Le tout nouveau stade de Limbé est bien là, et Limbé, ce n’est pas le Mali. Il est légitime que les Camerounais bombent le torse et lancent des youyous parce que le nouveau stade semble beau, fonctionnel et plutôt modeste. Cela n’est pas rien. Mais les béats que nous sommes devenus au fil des années se contentent de plus en plus de tranquillisants qui plombent non seulement notre libre arbitre mais, plus grave encore, notre aptitude à relativiser les choses.
Qui n’a pas vu le Stade de la réunification début des années 70 n’a pas eu dix-huit ans dans notre pays. Qui n’a pas vu Dynamo – Canon dans ces années-là, en Coupe du Cameroun sur cette pelouse, avec Jean Moni en possession de tous ses moyens, n’a jamais vu le football comme il s’est déjà pratiqué au Cameroun. En nocturne, je dois le rappeler. Je ne parlerai pas du Stade Ahmadou Ahidjo, à Yaoundé, qui était tout aussi magique.
Il convient de rappeler que la construction des deux stades a été une entreprise considérable de l’administration Ahidjo et a accaparé pas loin du quart du budget de l’État à l’époque. Ces deux stades, faut-il le rappeler, sont encore là. Ils ne sont pas plus vieux que le Parc des princes, Wembley ou le Maracana. Peut-on vraiment prétendre que depuis les années 70 le Cameroun n’a pas de stades de football ? Combien faut-il de stades dans un pays de football amateur comme le nôtre pour contenter les amateurs ? A quel rythme faut-il donc construire des stades de football chez nous pour faire taire la déplorable rengaine du déficit d’infrastructures ?
Pas très loin de chez nous, la Côte d’Ivoire, un pays avec lequel nous soutenions avantageusement la comparaison dans les années 70 mais qui nous a lâchés depuis au moins 15 ans, actuellement au pinacle du hit-parade des nations de foot en Afrique, a le Félicia d’Abidjan.

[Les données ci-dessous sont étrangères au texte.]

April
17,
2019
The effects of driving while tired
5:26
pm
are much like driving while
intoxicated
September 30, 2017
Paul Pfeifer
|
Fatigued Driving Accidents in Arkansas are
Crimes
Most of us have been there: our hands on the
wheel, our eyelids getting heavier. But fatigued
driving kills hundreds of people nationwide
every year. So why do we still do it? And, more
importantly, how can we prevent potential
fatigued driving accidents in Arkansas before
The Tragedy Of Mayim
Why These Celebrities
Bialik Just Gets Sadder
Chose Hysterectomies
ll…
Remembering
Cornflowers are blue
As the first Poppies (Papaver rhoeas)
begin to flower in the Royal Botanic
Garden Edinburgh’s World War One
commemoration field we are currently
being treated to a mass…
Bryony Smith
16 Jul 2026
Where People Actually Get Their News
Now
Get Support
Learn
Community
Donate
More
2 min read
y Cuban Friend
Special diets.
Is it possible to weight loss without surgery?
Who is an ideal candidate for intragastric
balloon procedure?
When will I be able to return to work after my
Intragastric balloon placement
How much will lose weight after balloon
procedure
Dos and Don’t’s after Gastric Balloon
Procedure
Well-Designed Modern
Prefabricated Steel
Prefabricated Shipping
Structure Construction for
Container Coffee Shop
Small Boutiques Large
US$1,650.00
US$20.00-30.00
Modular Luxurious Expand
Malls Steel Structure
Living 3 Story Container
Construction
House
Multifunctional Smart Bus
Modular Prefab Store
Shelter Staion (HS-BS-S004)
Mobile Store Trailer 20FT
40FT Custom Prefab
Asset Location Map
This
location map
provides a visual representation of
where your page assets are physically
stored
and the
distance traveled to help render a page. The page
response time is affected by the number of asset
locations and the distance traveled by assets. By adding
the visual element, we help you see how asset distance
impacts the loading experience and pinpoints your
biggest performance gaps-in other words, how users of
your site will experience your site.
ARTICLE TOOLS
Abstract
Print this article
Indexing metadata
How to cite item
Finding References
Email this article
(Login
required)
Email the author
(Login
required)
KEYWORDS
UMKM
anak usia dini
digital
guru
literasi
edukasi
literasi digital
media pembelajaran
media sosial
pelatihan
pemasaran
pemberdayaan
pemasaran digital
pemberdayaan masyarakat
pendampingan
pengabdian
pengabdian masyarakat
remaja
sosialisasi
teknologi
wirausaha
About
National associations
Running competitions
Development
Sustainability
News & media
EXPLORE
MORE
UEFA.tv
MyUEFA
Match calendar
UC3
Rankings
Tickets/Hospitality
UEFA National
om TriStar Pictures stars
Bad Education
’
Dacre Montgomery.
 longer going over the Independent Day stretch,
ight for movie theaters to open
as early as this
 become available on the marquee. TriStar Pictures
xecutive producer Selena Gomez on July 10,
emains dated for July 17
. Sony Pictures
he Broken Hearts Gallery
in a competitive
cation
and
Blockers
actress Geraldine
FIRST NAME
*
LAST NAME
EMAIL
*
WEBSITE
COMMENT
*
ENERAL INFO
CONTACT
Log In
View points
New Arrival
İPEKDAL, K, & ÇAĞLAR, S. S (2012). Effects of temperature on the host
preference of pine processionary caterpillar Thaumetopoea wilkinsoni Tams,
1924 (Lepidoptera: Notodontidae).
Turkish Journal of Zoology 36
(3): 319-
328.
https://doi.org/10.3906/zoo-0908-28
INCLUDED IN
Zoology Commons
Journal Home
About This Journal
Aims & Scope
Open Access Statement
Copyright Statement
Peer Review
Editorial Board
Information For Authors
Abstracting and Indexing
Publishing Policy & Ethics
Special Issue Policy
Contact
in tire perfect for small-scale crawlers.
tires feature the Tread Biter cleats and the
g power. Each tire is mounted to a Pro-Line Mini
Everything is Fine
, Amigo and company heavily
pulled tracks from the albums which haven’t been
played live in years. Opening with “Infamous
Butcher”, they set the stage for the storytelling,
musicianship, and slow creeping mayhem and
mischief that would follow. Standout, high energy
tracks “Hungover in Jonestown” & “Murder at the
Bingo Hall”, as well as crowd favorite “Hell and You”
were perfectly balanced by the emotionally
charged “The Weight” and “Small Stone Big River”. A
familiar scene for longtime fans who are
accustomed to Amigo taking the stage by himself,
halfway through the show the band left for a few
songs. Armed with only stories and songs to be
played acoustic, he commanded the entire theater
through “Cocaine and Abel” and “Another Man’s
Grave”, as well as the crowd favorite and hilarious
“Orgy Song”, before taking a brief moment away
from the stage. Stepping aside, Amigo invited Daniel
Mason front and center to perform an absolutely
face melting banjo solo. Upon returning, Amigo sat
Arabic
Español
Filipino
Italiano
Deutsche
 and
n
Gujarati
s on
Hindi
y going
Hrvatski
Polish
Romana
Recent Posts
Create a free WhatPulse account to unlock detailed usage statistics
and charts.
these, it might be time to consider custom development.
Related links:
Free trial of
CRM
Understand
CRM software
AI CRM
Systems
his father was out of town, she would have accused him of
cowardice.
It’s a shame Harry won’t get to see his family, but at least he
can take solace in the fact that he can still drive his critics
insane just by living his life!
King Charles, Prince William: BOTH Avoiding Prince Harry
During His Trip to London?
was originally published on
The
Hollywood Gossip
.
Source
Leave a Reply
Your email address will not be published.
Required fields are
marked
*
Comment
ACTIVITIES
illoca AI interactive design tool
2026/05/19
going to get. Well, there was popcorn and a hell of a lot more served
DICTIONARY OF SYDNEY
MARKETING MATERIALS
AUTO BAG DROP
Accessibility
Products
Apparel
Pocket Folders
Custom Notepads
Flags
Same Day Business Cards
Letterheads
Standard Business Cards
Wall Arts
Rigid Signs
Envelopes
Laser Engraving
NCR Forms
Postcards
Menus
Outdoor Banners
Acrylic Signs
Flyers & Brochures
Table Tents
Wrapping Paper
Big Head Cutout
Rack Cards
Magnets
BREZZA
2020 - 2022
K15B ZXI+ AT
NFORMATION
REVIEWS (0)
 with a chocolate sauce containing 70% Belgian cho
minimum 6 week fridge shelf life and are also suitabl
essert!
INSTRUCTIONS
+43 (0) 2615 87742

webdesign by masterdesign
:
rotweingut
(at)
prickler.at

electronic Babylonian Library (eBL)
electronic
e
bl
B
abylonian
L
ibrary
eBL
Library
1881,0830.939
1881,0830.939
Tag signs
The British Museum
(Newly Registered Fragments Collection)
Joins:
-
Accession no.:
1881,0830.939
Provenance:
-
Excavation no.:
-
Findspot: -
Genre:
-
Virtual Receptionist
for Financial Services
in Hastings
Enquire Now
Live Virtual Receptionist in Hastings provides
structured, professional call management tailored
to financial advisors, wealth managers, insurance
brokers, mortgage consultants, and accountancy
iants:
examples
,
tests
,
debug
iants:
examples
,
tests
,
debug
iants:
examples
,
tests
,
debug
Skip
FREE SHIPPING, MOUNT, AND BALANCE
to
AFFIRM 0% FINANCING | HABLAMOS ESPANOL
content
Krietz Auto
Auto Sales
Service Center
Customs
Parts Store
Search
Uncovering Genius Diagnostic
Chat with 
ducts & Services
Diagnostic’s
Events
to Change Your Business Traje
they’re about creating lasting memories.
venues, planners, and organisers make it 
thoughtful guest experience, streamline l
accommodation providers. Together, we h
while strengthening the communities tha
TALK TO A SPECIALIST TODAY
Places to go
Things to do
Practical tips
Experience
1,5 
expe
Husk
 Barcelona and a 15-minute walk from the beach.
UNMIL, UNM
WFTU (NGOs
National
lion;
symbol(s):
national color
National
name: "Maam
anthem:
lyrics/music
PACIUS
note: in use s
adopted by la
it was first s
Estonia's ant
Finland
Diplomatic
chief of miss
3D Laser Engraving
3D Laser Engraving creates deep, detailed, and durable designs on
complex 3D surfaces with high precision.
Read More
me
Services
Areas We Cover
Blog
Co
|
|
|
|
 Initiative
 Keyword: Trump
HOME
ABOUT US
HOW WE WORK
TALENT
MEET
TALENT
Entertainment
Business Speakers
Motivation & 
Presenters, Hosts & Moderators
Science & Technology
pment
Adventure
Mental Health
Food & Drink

Construit en 1964 et rénové il y a juste 5 ans, un choix fait par les pouvoirs publics ivoiriens à l’approche d’une grande manifestation sportive internationale. La première nation de football en Afrique n’a rien d’autre. Mais le Félicia est un petit bijou. Manucuré, chouchouté, bichonné, il est au centre de toutes les attentions, il est irréprochable depuis des années et n’a jamais été l’objet de quolibets comme l’est le Stade Ahmadou Ahidjo.
Nous avons un nouveau stade, et c’est tant mieux. Mais qui parmi mes lecteurs pourrait jurer que le stade de Limbé sera viable dans dix ans ? Les chances sont grandes, n’est-ce pas, que ce stade ressemble au Stade de la réunification dans dix ans ? Cela conforte l’idée toute simple que la rénovation des deux grands stades que nous avons aurait dû être entreprise depuis longtemps. Deux grands stades rénovés et un ou deux stades d’appoint seraient largement suffisants pour les besoins actuels et à long terme et témoigneraient de la circonspection de l’État en matière de dépense des ressources publiques.
Il restera toujours, bien entendu, la question cruciale de la maintenance et de la préservation de l’investissement public. Le spectacle du Stade de la réunification en ruines est insoutenable. Il servirait à quoi donc de construire ou de rénover des stades pour ensuite les laisser à l’abandon ? L’État paie, nous lui en savons gré, mais il n’a pas toujours réussi à préserver ses investissements dans le secteur des sports et, il faut bien le dire, il n’a pas pour mission de gérer des stades de football.